Work task A
Answer these questions from the post on satellite re-entry:
(i) What part number of the Desktop Project does the post's title give?
(ii) What fraction of the Earth's surface does the post say is water?
(iii) Which three satellites does the post name as examples of large satellites about to re-enter the atmosphere?
Work task B
Extend the post on satellite re-entry, starting after its final sentence.

Extract

Start of Block

Tag: re-entry

Desktop Project Part 23: What are the odds of a satellite re-entering over water?

By Phil Plait | April 17, 2012 2:00 pm

[I’m approaching the Desktop Project endgame here; I’m almost out of pictures to post. I’ve done this every day for weeks, and my computer desktop is almost clean! Of course, more stuff keeps coming in, so I could do this forever. But that would be cheating. Sweet, sweet cheating.]

I’ve got something different for you today. Over the past few weeks I’ve posted an illustration, and a couple of dozen pictures, but no graphs! That’ll change now, and I think this particular set of plots is nifty.

Whenever a big satellite is about to re-enter Earth’s atmosphere — like UARS, or ROSAT, or Phobos-Grunt — the media freak out. You start seeing numbers being thrown about of the odds of getting hit by a chunk of flaming debris, and I get lots of panicked email and tweets. Then I have to point out to people that the Earth has a lot of real estate for a satellite to come down on, and of that, 3/4 is water. And most of that is Pacific Ocean. So really, the most likely scenario is a re-entry into the Pacific, or some other ocean, and that’s that.

End of Block

Bounding boxes with keypoints
Start of Block

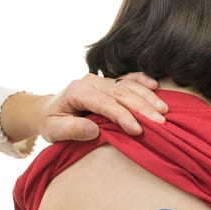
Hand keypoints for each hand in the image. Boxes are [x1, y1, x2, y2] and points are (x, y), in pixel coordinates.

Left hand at [0, 72, 167, 142]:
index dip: (122, 116)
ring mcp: (100, 80)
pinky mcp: (107, 82)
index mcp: (77, 91)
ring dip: (147, 97)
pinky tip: (156, 86)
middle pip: (120, 93)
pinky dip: (142, 81)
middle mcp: (90, 82)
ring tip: (163, 110)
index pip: (104, 103)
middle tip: (160, 122)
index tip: (137, 129)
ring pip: (127, 86)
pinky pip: (127, 78)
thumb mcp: (53, 130)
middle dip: (142, 107)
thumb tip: (94, 130)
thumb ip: (71, 130)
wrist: (47, 109)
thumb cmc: (50, 122)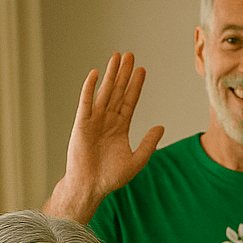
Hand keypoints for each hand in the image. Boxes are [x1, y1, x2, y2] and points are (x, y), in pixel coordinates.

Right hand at [44, 52, 163, 221]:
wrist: (90, 187)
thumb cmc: (111, 178)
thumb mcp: (136, 161)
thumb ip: (148, 144)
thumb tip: (160, 127)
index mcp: (120, 128)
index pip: (130, 101)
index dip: (136, 86)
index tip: (142, 70)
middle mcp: (107, 120)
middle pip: (117, 91)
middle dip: (124, 73)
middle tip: (130, 54)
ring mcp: (94, 120)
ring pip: (104, 92)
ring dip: (110, 74)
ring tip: (117, 57)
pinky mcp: (82, 124)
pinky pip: (86, 102)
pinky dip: (89, 88)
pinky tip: (95, 74)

End of Block

Answer box A
(i) Part 23
(ii) 3/4
(iii) UARS, ROSAT and Phobos-Grunt

Answer box B
But is that really true? After all, satellites can have different orbits, inclined with respect to the Earth’s equator. So the odds of getting dumped in the ocean might be different for a satellite that’s over the equator versus one in a polar orbit (that is, orbits almost completely in a north/south direction).

Happily, orbital debris specialist Mark Matney did the math! In a paper published in the Orbital Debris Quarterly Newsletter (bet you didn’t know that existed!) he calculated those odds. He created two graphs for the paper, and both are really cool if you’re a graph nerd like I am.
Here’s the first one:

That plot shows the fraction of the total area of the Earth covered by land versus latitude. It’s easy to read: at 0° latitude — the equator — the amount of land is 23%. In other words, if you flew a plane around the world at the equator, you’d be over land 23% of the time.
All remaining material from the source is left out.